Sir Keir Starmer has defended the sentence given to Lucy Connolly, who was jailed for inciting racial hatred in the aftermath of the Southport terror attack, after her appeal against her 31-month sentence was rejected.

The Prime Minister said he was against “incitement to violence against other people”, when asked about Connolly’s case by Independent MP Rupert Lowe (Great Yarmouth). Her Court of Appeal application against her jail term was dismissed yesterday by three judges at the Royal Courts of Justice.

She had posted on X on the day of the murder of three children by Axel Rudakubana in Southport: “Mass deportation now, set fire to all the f****** hotels full of the bastards for all I care… if that makes me racist so be it.”

Independent MP Rupert Lowe (Great Yarmouth) asked if Sir Keir thought Connolly’s jailing was an “efficient or fair use” of prison.

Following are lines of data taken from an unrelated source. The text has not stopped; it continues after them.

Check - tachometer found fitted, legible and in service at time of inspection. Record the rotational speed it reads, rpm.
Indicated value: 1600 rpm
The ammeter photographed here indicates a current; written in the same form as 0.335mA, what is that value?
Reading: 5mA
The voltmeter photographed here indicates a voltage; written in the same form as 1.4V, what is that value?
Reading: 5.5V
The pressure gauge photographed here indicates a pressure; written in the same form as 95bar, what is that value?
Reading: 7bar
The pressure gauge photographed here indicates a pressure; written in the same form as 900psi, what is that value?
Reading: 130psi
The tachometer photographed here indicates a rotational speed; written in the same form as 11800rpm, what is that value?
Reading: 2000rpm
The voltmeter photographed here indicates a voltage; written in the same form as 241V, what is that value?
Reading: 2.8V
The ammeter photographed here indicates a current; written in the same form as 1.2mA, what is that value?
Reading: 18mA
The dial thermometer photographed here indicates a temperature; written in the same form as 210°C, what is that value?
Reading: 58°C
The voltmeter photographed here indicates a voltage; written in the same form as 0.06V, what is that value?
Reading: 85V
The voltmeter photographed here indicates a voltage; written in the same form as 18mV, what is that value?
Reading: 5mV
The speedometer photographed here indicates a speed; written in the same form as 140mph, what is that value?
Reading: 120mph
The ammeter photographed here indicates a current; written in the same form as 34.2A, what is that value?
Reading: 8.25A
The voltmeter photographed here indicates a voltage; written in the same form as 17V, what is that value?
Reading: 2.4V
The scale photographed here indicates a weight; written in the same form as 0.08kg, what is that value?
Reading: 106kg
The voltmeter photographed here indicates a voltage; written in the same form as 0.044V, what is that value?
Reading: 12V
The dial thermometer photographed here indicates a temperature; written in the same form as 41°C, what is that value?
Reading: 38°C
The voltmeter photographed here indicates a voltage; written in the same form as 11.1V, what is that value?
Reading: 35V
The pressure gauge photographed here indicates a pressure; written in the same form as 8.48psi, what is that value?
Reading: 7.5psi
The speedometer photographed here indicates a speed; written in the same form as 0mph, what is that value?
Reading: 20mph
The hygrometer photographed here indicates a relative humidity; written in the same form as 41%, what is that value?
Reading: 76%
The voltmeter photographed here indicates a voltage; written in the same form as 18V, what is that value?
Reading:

Speaking at Prime Minister’s Questions, Sir Keir said: “Sentencing is a matter for our courts, and I celebrate the fact that we have independent courts in this country. I am strongly in favour of free speech, we’ve had free speech in this country for a very long time and we protect it fiercely.

“But I am equally against incitement to violence against other people. I will always support the action taken by our police and courts to keep our streets and people safe.”

Lucy Connolly was jailed for posting an online rant about migrants on the day of the Southport murder (PA/Northamptonshire Police). (PA Media)

Mr Lowe had said: “Does the Prime Minister agree that imprisoning Lucy Connolly, a young mother with a 12-year-old daughter for one foolish social media post, soon deleted, is clearly not an efficient or fair use of prison?”

Connolly’s post was viewed 310,000 times in three-and-a-half hours before she deleted it.

Connolly told the Court of Appeal that during discussions with her barrister at the crown court she did not understand that by pleading guilty she was accepting that she intended to incite violence.

However Lord Justice Holroyde, one of the three appeal judges presiding over her case said that in her evidence to them, the judges found Connolly to be “intelligent and articulate”, and they were “unable” to accept that she “entered her guilty plea with no understanding of what it entailed”.

Connolly, of Northampton, was arrested on August 6, by which point she had deleted her social media account, but other messages which included further racist remarks were uncovered by officers who seized her phone.

In a written judgment on Tuesday, Lord Justice Holroyde, said: “There is no arguable basis on which it could be said that the sentence imposed by the judge was manifestly excessive.

“The application for leave to appeal against sentence therefore fails and is refused.”